Cronin’s inspiration here is to double down on the sarcastic side of the possessees’ personalities seen in the previous pictures, and to have Ellie be the first one taken. Not only does she become a distorted, violent demon, she repeatedly and sadistically taunts her sister and her own offspring, and Sutherland really tears into this side of the role, becoming a truly memorable human monster. Left as the kids’ protector who must also literally save her own skin, Beth (given a compelling reading by Sullivan) becomes something of a new Ash, a screw-up who has to pull herself together and find her inner hero in the midst of extremely horrific circumstances.
That’s really all the plot there is to EVIL DEAD RISE; harking back to the original, it’s simply a matter of setting up its small ensemble, unleashing the evil, and then putting the protagonists through the worst and bloodiest night imaginable. Cronin demonstrated a real knack for slow-burn terror and rural atmosphere in his debut feature A HOLE IN THE GROUND, but none of that suggested the gusto he could bring to this more in-your-face, splattery brand of horror, and the success with which he pulls it off. Once EVIL DEAD RISE gets cranking, it sustains a pitch of intense, sometimes painful terror that’s leavened by just the right amount of black humor (largely conveyed in Deadite Ellie’s dialogue). If THE TEXAS CHAINSAW MASSACRE hadn’t already used it, a good tagline for RISE would be “Who will survive and what will be left of them?”; the only one we can be pretty sure will make it through is Kassie, since she’s so young and innocent, nothing too horrible could happen to her…right?

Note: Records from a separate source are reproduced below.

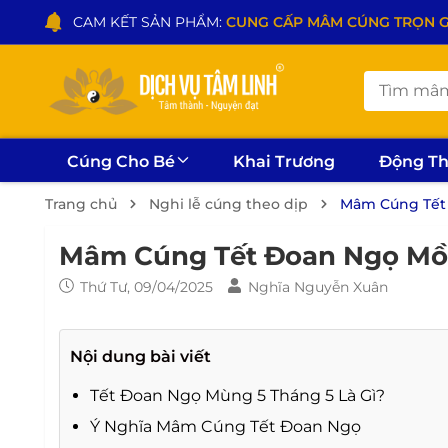
CAM KẾT SẢN PHẨM:
CUNG CẤP MÂM CÚNG TRỌN GÓI
Cúng Cho Bé
Khai Trương
Động T
Trang chủ
Nghi lễ cúng theo dịp
Mâm Cúng Tết
Mâm Cúng Tết Đoan Ngọ Mồ
Thứ Tư, 09/04/2025
Nghĩa Nguyễn Xuân
Nội dung bài viết
Tết Đoan Ngọ Mùng 5 Tháng 5 Là Gì?
Ý Nghĩa Mâm Cúng Tết Đoan Ngọ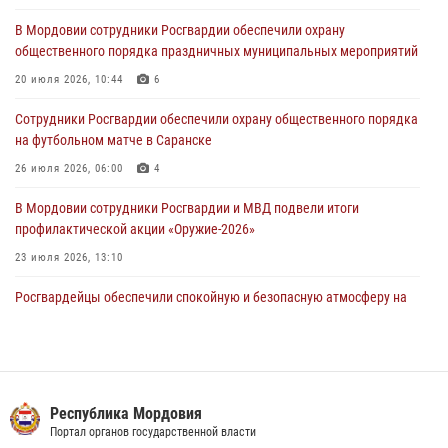
В Мордовии сотрудники Росгвардии обеспечили охрану
В Саранске росгвардейцы пресекли нарушение правопорядка:
общественного порядка праздничных муниципальных мероприятий
«отдых» на лавочке закончился в отделе полиции
20 июля 2026, 10:44
6
04 августа 2026, 07:06
Сотрудники Росгвардии обеспечили охрану общественного порядка
В Саранске сотрудники Росгвардии задержали гражданина за
на футбольном матче в Саранске
нанесение побоев
26 июля 2026, 06:00
4
03 августа 2026, 08:58
В Мордовии сотрудники Росгвардии и МВД подвели итоги
профилактической акции «Оружие‑2026»
23 июля 2026, 13:10
Росгвардейцы обеспечили спокойную и безопасную атмосферу на
праздничных мероприятиях в Мордовии
27 июля 2026, 10:45
4
Сотрудники Управления Росгвардии по Республике Мордовия
обеспечили безопасность на футбольных мероприятиях: от
Республика Мордовия
регионального турнира до Суперкубка России
Портал органов государственной власти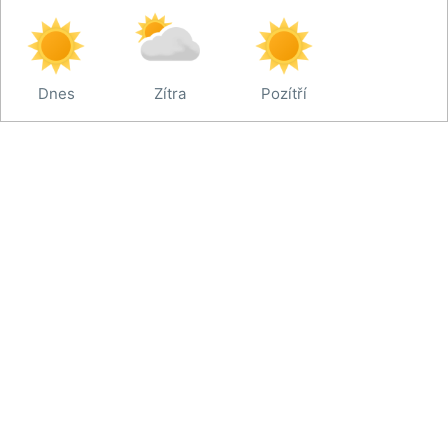
Dnes
Zítra
Pozítří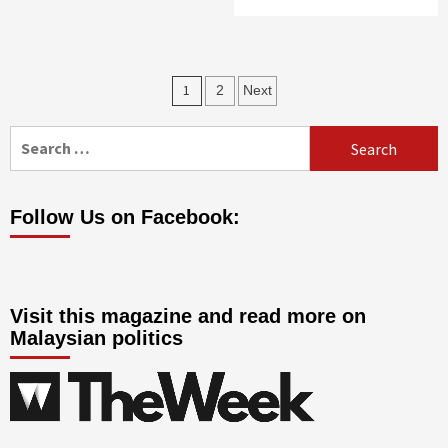
Posts
1
2
Next
pagination
Search
for:
Follow Us on Facebook:
Visit this magazine and read more on
Malaysian politics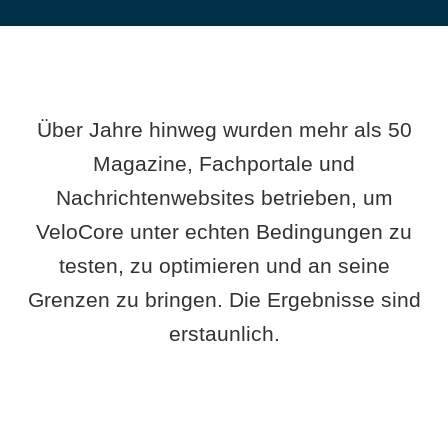
Über Jahre hinweg wurden mehr als 50
Magazine, Fachportale und
Nachrichtenwebsites betrieben, um
VeloCore unter echten Bedingungen zu
testen, zu optimieren und an seine
Grenzen zu bringen. Die Ergebnisse sind
erstaunlich.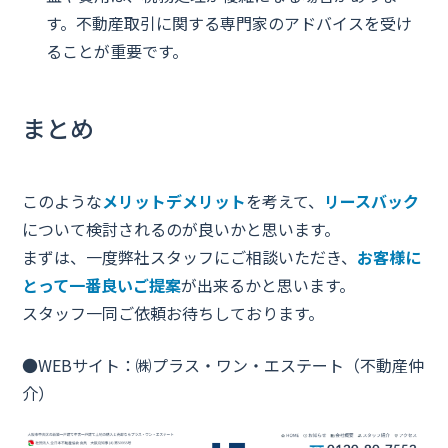
す。不動産取引に関する専門家のアドバイスを受け
ることが重要です。
まとめ
このような
メリットデメリット
を考えて、
リースバック
について検討されるのが良いかと思います。
まずは、一度弊社スタッフにご相談いただき、
お客様に
とって一番良いご提案
が出来るかと思います。
スタッフ一同ご依頼お待ちしております。
●WEBサイト：
㈱プラス・ワン・エステート
（不動産仲
介）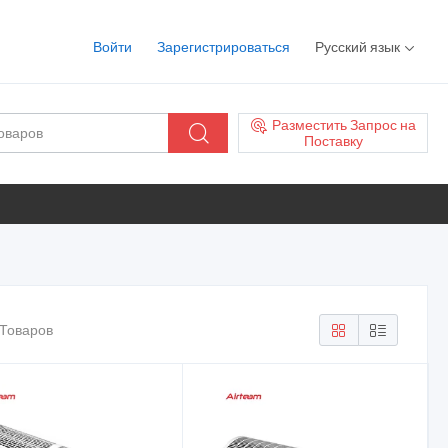
Войти
Зарегистрироваться
Русский язык
Разместить Запрос на
Поставку
 Товаров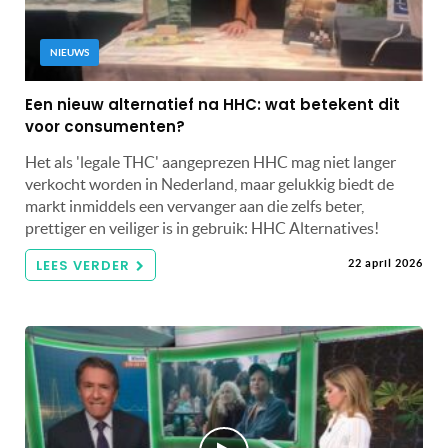
NIEUWS
Een nieuw alternatief na HHC: wat betekent dit
voor consumenten?
Het als 'legale THC' aangeprezen HHC mag niet langer
verkocht worden in Nederland, maar gelukkig biedt de
markt inmiddels een vervanger aan die zelfs beter,
prettiger en veiliger is in gebruik: HHC Alternatives!
LEES VERDER
22 april 2026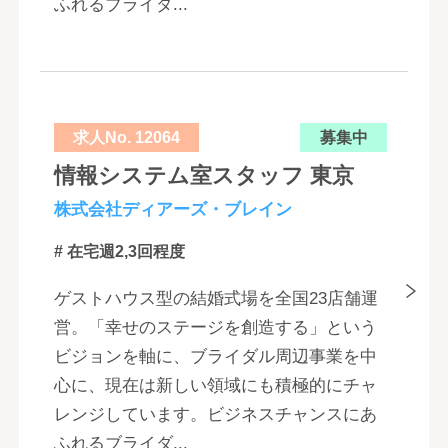
ふれるブライダ...
求人No. 12064
募集中
情報システム室スタッフ 東京
株式会社ディアーズ・ブレイン
# 在宅週2,3回程度
ゲストハウス型の結婚式場を全国23店舗運
営。「幸せのステージを創造する」という
ビジョンを軸に、ブライダル周辺事業を中
心に、現在は新しい領域にも積極的にチャ
レンジしています。ビジネスチャンスにあ
ふれるブライダ...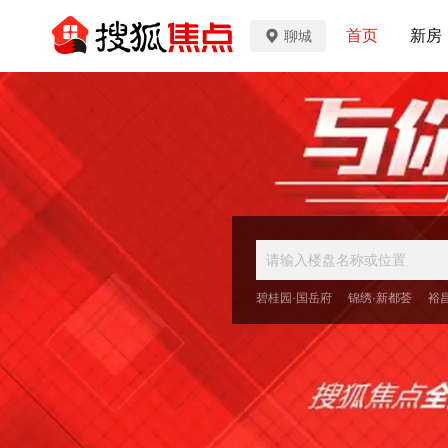
首页
新房
聊城
碧桂园·国岳府
锦绣·新都荟
裕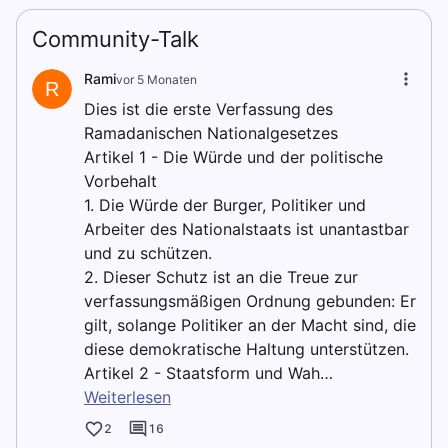
Community-Talk
Rami
vor 5 Monaten
R
Dies ist die erste Verfassung des
Ramadanischen Nationalgesetzes
Artikel 1 - Die Würde und der politische
Vorbehalt
1. Die Würde der Burger, Politiker und
Arbeiter des Nationalstaats ist unantastbar
und zu schützen.
2. Dieser Schutz ist an die Treue zur
verfassungsmäßigen Ordnung gebunden: Er
gilt, solange Politiker an der Macht sind, die
diese demokratische Haltung unterstützen.
Artikel 2 - Staatsform und Wah…
Weiterlesen
2
16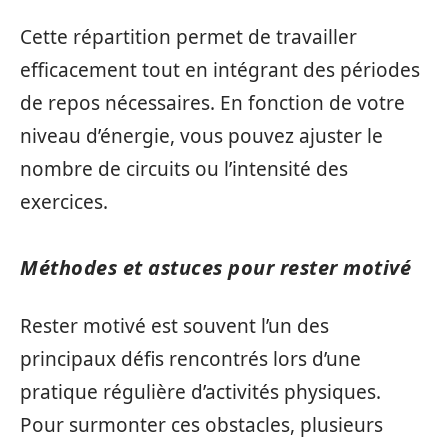
Cette répartition permet de travailler
efficacement tout en intégrant des périodes
de repos nécessaires. En fonction de votre
niveau d’énergie, vous pouvez ajuster le
nombre de circuits ou l’intensité des
exercices.
Méthodes et astuces pour rester motivé
Rester motivé est souvent l’un des
principaux défis rencontrés lors d’une
pratique régulière d’activités physiques.
Pour surmonter ces obstacles, plusieurs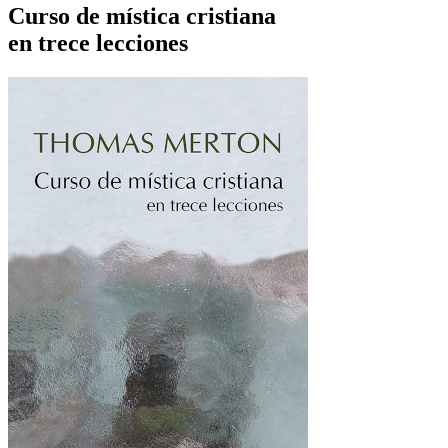
Curso de mística cristiana
en trece lecciones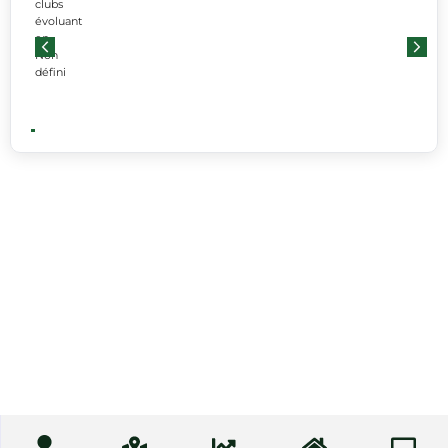
clubs
évoluant
en
Non
défini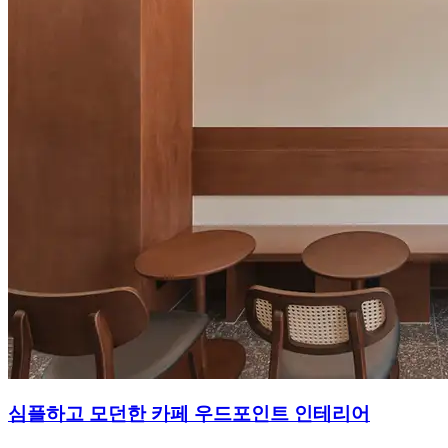
심플하고 모던한 카페 우드포인트 인테리어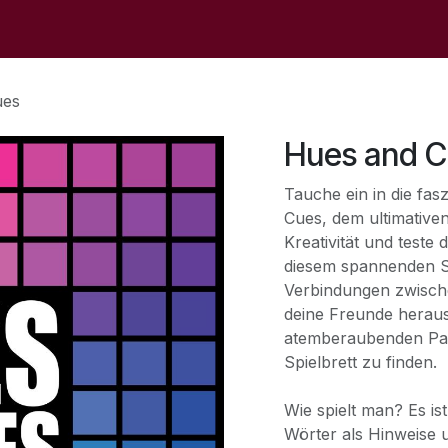
op
Sale
The Store
Events
Contact Us
ues
Hues and 
Tauche ein in die fas
Cues, dem ultimativen
Kreativität und teste 
diesem spannenden Sp
Verbindungen zwisch
deine Freunde heraus
atemberaubenden Pal
Spielbrett zu finden.
Wie spielt man? Es is
Wörter als Hinweise 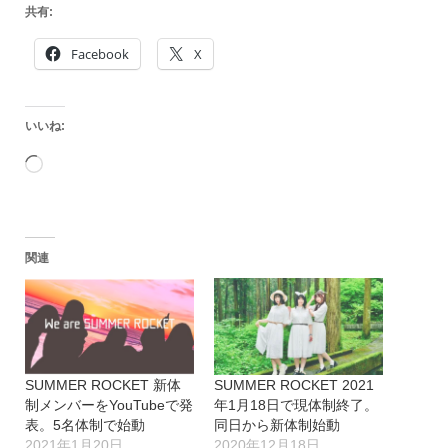
共有:
Facebook
X
いいね:
読
み
込
関連
み
中…
SUMMER ROCKET 新体
SUMMER ROCKET 2021
制メンバーをYouTubeで発
年1月18日で現体制終了。
表。5名体制で始動
同日から新体制始動
2021年1月20日
2020年12月18日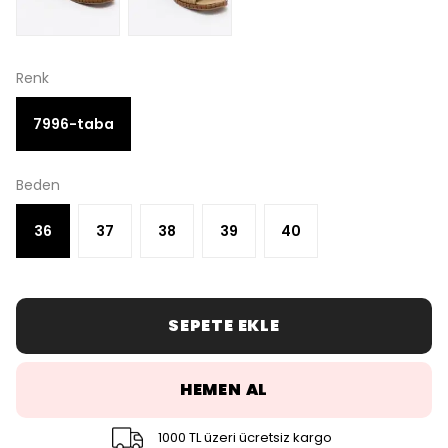
Renk
7996-taba
Beden
36
37
38
39
40
SEPETE EKLE
HEMEN AL
1000 TL üzeri ücretsiz kargo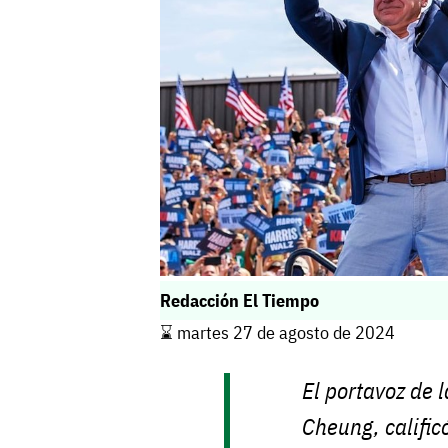
Redacción El Tiempo
⌛️ martes 27 de agosto de 2024
El portavoz de
Cheung, calific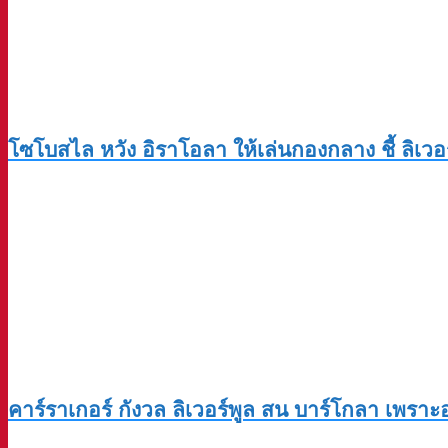
โซโบสไล หวัง อิราโอลา ให้เล่นกองกลาง ชี้ ลิเวอร์พ
คาร์ราเกอร์ กังวล ลิเวอร์พูล สน บาร์โกลา เพรา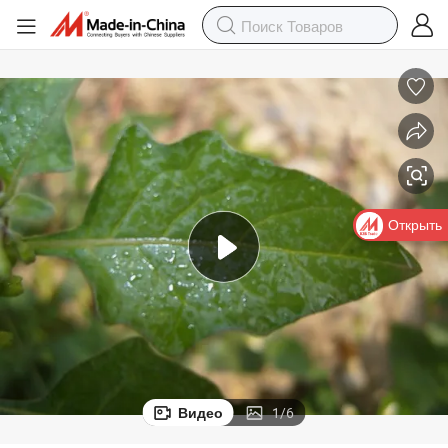
Открыть
Видео
1
/
6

The gruesome imagination Cronin demonstrates in coming up with the variety of grotesqueries on view is backed by a filmmaking team whose work is technically superb while maintaining the proper down-and-dirty vibe. And gory, too; Raimi’s first two EVIL DEADs had to go out unrated, but this one outdoes them in sheer volume of blood not only spilled, but gushed to the point of flooding entire spaces–yet somehow, RISE got away with an R. Prosthetic makeup designer Luke Polti supervised not only the spewing dark red and the properly ghastly looks of the Deadites, but a series of gags that truly hurt to watch (the cheese-grater bit excerpted in the trailer being just one). Dave Garbett’s cinematography and Nick Bassett’s production design transition the environment from a grungy urban dwelling to a nightmare realm where anything terrible can happen, and probably will.
Special note must be made of Peter Albrechtsen’s sound design, which makes the flesh-rending, bone-cracking, etc. as disturbing to hear as it is to watch, and the jittery cacophony of Stephen McKeon’s score. Among other things, EVIL DEAD RISE may be the loudest horror film to hit screens in a long time, and as such, it’s gratifying that it escaped a streaming-debut fate to see theatrical release, where its assaultive approach can have its fullest effect. Like Fede Alvarez’s 2013 reboot, RISE demonstrates that there’s still life in DEAD these four decades later, and that Cronin, along with creators Raimi, Bruce Campbell and Rob Tapert, who served as producers here, didn’t have to water down the guiding vision to get it into the mainstream. The mainstream, it seems, has caught up to them.